The listing below is to be duplicated exactly, with every picture omitted.

*** Opening of Dataset extract ***

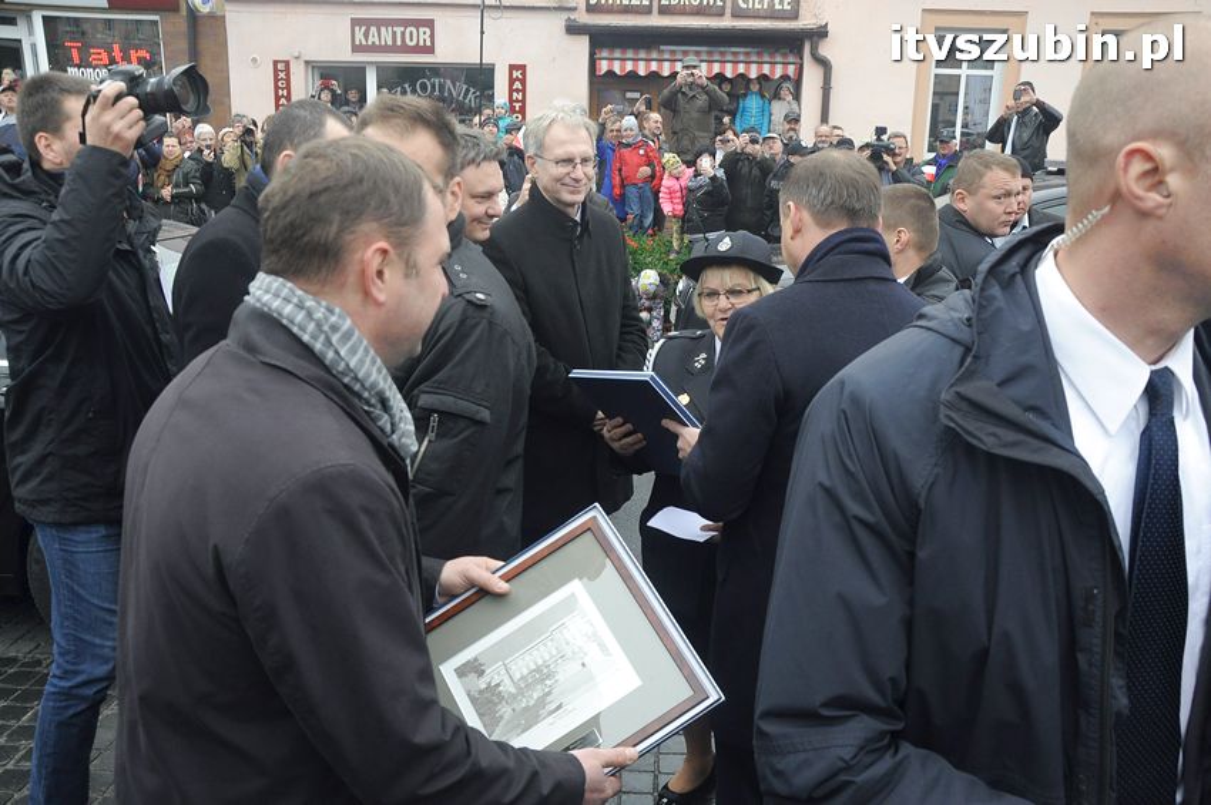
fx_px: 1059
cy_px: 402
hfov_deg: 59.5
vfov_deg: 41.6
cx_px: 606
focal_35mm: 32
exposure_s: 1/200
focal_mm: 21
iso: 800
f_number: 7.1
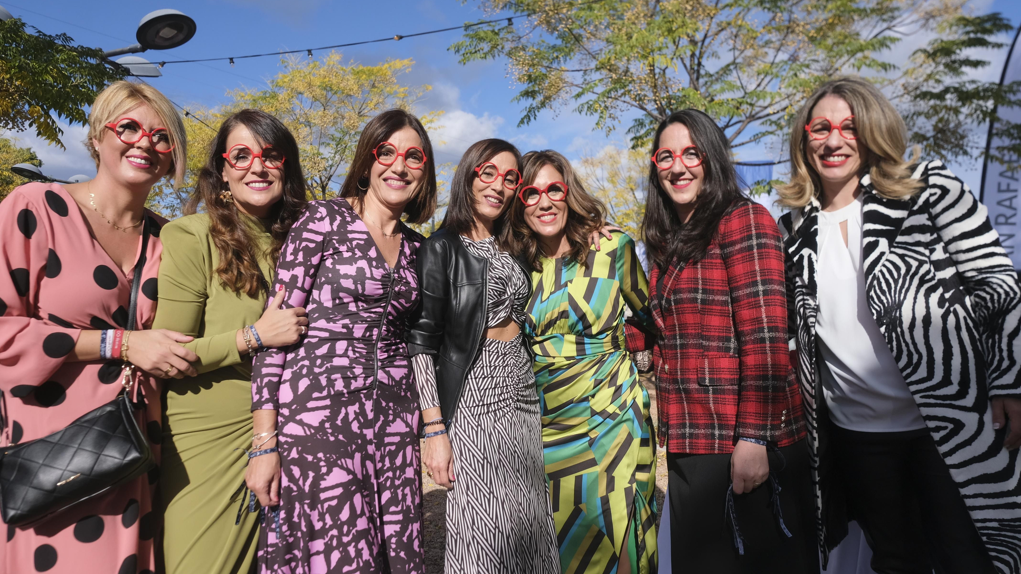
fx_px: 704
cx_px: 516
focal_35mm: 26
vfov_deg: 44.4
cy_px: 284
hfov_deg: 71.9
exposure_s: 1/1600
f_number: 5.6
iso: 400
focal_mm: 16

*** Close of Dataset extract ***

= Solution =
fx_px: 1059
cy_px: 402
hfov_deg: 59.5
vfov_deg: 41.6
cx_px: 606
focal_35mm: 32
exposure_s: 1/200
focal_mm: 21
iso: 800
f_number: 7.1
fx_px: 704
cx_px: 516
focal_35mm: 26
vfov_deg: 44.4
cy_px: 284
hfov_deg: 71.9
exposure_s: 1/1600
f_number: 5.6
iso: 400
focal_mm: 16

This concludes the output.